Der Verfassungsgerichtshof NRW weist die Verfassungsbeschwerde als unzulässig zurück. Die Kammer stützt sich auf § 58 Abs. 2 und § 59 Abs. 2 VerfGHG und sieht von einer weiteren Begründung ab. Der Beschwerdeführer war zuvor auf die Unzulässigkeit hingewiesen; seine Nachträge erfüllen die Begründungsanforderungen nicht.
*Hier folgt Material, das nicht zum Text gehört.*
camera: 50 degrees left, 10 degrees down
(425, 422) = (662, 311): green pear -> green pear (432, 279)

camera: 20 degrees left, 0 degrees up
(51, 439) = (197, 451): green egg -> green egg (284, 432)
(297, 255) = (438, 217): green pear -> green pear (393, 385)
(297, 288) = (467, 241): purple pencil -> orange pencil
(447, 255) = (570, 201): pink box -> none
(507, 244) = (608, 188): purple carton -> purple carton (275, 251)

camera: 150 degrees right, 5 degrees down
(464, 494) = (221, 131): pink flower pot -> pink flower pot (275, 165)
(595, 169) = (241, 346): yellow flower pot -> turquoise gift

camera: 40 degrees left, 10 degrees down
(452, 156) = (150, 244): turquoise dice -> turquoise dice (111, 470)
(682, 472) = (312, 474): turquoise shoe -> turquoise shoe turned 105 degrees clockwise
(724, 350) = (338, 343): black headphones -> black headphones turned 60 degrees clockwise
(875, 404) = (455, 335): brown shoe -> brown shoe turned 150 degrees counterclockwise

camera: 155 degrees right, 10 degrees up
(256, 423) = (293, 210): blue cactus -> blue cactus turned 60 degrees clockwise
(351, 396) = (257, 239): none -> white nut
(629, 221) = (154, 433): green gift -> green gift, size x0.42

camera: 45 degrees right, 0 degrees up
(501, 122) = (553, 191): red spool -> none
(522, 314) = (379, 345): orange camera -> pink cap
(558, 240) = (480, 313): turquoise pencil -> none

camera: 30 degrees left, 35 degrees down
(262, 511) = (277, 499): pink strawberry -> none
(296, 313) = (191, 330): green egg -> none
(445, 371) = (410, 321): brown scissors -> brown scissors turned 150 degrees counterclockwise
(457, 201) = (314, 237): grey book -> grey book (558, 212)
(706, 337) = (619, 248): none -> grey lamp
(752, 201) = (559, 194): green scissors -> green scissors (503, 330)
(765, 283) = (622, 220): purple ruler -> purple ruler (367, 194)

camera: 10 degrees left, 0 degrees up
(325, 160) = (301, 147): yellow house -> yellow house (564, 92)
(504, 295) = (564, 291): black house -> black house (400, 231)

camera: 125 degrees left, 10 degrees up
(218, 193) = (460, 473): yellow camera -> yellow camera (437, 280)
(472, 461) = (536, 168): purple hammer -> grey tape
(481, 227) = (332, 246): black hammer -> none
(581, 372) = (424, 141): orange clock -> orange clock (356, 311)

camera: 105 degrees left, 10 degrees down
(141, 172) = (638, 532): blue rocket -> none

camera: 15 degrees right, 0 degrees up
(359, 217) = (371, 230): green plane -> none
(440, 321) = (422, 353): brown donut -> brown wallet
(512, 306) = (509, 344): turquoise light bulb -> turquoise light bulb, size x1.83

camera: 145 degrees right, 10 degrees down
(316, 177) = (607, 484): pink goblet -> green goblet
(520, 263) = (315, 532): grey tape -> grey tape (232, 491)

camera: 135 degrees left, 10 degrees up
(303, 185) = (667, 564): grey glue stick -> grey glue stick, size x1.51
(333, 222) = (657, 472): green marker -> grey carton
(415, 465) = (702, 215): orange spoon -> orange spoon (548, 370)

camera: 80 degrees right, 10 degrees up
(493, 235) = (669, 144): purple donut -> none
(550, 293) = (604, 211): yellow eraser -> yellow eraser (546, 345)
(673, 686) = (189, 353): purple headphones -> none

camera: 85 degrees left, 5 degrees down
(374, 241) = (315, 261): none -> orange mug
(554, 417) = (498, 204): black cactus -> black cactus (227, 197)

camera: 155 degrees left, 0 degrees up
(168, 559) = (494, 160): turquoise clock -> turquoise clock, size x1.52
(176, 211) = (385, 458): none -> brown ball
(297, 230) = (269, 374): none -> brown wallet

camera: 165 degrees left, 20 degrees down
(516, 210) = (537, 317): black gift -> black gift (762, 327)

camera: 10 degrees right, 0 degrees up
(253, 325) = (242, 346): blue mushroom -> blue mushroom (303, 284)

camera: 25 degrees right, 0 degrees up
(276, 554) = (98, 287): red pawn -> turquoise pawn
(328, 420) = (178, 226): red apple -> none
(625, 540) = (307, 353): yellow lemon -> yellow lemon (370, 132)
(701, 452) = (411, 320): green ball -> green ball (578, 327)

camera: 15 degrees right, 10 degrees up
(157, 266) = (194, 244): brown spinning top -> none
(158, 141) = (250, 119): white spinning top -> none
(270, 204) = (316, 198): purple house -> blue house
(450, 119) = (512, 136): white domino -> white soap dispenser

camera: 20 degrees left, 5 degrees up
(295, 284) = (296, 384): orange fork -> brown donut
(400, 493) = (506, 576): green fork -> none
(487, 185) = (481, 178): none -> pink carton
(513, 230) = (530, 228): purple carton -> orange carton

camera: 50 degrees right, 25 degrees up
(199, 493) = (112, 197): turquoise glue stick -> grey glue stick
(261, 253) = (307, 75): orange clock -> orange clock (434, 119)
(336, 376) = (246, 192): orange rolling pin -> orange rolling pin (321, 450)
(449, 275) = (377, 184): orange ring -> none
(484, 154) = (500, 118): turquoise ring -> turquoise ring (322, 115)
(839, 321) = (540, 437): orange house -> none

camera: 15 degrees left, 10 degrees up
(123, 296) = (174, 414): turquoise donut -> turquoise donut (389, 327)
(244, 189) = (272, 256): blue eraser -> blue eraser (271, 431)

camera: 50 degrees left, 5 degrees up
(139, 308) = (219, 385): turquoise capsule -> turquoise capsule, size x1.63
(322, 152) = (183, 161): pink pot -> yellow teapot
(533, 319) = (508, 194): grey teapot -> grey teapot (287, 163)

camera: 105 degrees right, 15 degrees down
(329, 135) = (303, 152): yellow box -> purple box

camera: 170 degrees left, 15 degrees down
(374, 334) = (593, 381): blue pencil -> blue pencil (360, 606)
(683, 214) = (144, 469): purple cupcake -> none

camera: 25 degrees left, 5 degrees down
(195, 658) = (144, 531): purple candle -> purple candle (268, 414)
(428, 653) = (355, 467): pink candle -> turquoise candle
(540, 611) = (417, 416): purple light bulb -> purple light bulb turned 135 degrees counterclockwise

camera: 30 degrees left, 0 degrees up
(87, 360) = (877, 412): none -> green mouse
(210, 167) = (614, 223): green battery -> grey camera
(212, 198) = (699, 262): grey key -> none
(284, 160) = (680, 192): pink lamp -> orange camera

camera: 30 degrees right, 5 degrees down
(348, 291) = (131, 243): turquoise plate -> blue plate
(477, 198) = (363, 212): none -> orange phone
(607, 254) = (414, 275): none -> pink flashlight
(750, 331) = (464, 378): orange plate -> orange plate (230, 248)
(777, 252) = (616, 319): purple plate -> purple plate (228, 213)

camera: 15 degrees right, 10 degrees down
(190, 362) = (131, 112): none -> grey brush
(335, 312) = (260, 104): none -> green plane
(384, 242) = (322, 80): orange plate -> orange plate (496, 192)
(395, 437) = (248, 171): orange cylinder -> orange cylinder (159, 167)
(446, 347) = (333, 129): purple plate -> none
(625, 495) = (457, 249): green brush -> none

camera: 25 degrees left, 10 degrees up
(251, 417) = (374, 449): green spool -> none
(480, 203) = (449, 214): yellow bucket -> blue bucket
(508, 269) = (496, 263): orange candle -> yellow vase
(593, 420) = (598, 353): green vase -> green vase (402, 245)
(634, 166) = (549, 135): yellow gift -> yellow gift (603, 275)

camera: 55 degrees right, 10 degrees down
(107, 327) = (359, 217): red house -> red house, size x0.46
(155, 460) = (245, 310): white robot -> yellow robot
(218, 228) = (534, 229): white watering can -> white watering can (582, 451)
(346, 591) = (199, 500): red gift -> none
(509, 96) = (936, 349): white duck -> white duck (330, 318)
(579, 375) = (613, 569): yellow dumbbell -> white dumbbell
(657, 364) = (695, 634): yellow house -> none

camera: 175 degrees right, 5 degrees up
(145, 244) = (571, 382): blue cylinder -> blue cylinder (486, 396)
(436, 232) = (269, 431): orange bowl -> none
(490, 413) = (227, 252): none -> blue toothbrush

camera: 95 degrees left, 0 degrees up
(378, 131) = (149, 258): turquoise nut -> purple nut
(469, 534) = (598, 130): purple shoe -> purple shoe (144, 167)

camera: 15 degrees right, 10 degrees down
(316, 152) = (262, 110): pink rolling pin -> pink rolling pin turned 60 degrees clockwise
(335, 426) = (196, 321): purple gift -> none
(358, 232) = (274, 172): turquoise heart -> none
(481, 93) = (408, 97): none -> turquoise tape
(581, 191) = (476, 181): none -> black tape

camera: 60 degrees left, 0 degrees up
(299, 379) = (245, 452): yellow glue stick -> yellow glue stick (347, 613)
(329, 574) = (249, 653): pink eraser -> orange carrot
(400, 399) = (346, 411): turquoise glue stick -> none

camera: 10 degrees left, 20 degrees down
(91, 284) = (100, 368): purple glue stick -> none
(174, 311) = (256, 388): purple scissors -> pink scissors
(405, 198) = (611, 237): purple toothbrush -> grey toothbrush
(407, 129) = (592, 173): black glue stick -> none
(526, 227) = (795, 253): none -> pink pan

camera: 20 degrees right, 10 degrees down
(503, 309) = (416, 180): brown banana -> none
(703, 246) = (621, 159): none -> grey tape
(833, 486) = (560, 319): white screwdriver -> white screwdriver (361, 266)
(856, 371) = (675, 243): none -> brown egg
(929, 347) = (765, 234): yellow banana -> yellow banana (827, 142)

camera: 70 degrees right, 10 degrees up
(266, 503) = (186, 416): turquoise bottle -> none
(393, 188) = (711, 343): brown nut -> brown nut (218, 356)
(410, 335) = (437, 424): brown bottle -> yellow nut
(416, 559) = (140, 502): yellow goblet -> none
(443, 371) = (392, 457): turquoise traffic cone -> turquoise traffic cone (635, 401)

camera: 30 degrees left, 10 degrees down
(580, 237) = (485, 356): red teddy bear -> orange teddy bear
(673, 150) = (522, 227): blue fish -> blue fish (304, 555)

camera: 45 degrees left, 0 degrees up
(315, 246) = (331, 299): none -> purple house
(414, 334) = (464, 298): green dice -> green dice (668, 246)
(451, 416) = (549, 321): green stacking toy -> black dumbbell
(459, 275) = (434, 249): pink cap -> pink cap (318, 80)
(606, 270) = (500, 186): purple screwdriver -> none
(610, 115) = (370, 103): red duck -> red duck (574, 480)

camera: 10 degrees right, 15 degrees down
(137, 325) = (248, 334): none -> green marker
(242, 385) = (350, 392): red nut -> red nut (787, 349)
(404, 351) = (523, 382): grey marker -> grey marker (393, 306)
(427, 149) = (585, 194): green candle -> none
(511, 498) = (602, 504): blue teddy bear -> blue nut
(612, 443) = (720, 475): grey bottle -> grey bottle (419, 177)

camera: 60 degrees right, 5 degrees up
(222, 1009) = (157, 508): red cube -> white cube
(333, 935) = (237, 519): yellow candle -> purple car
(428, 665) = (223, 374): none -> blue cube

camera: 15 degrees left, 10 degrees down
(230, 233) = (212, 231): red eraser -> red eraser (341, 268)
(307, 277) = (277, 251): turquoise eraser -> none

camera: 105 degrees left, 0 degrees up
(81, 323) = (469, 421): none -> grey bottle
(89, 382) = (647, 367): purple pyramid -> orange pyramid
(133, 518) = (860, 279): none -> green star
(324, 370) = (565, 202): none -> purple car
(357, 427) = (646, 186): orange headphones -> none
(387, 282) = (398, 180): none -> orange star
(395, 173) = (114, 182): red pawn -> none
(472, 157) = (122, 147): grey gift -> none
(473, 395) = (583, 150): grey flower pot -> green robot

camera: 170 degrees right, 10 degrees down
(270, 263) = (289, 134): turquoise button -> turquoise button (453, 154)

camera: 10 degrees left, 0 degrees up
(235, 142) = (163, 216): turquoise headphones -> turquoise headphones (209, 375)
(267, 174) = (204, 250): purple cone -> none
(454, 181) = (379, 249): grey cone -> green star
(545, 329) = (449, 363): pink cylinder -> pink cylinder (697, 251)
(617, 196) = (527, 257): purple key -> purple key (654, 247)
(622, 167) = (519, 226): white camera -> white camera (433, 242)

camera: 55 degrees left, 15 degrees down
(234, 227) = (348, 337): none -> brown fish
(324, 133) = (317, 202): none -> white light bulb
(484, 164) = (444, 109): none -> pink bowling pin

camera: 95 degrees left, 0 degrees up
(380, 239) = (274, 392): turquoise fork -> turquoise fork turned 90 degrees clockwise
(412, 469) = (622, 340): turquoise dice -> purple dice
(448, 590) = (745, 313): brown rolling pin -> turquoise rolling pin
Eine inhaltliche Prüfung unterbleibt.

Ausgang: Verfassungsbeschwerde als unzulässig verworfen, da die Begründungsanforderungen trotz Hinweises nicht erfüllt wurden

Abstrakte Rechtssätze

1

Eine Verfassungsbeschwerde ist unzulässig, wenn die gesetzlich vorgeschriebenen Begründungsanforderungen nicht erfüllt sind.

2

Der Verfassungsgerichtshof kann eine Verfassungsbeschwerde gemäß § 59 Abs. 2 VerfGHG ohne weitergehende Begründung zurückweisen, wenn der Beschwerdeführer zuvor auf Begründungsmängel hingewiesen worden ist und diese nicht substantiiert behebt.

3

Nach einem Hinweis auf die Unzulässigkeit genügen unkonkrete oder unsubstantiiert nachgereichte Ausführungen nicht zur Heilung eines Begründungsmangels.

4

Die Zurückweisung mangels hinreichender Begründung schließt eine inhaltliche Auseinandersetzung mit den verfassungsrechtlichen Rügen aus.

Relevante Normen
§ 58 Abs. 2 Satz 1 VerfGHG§ 59 Abs. 2 Satz 1 VerfGHG§ 59 Abs. 2 Satz 1 in Verbindung mit § 58 Abs. 2 Satz 3 VerfGHG

Tenor

Die Verfassungsbeschwerde wird als unzulässig zurückgewiesen.

Gründe

2

Die Verfassungsbeschwerde wird gemäß § 58 Abs. 2 Satz 1, § 59 Abs. 2 Satz 1 VerfGHG durch die Kammer zurückgewiesen, weil sie unzulässig ist.

3

Von einer Begründung sieht der Verfassungsgerichtshof gemäß § 59 Abs. 2 Satz 1 in Verbindung mit § 58 Abs. 2 Satz 3 VerfGHG ab, weil der Beschwerdeführer mit Schreiben vom 20. April 2022 auf die Unzulässigkeit der Verfassungsbeschwerde hingewiesen worden ist und auch seine Eingaben vom 6. Mai 2022 und vom 16. Mai 2022 den an eine Verfassungsbeschwerde zu stellenden Begründungsanforderungen nicht genügen.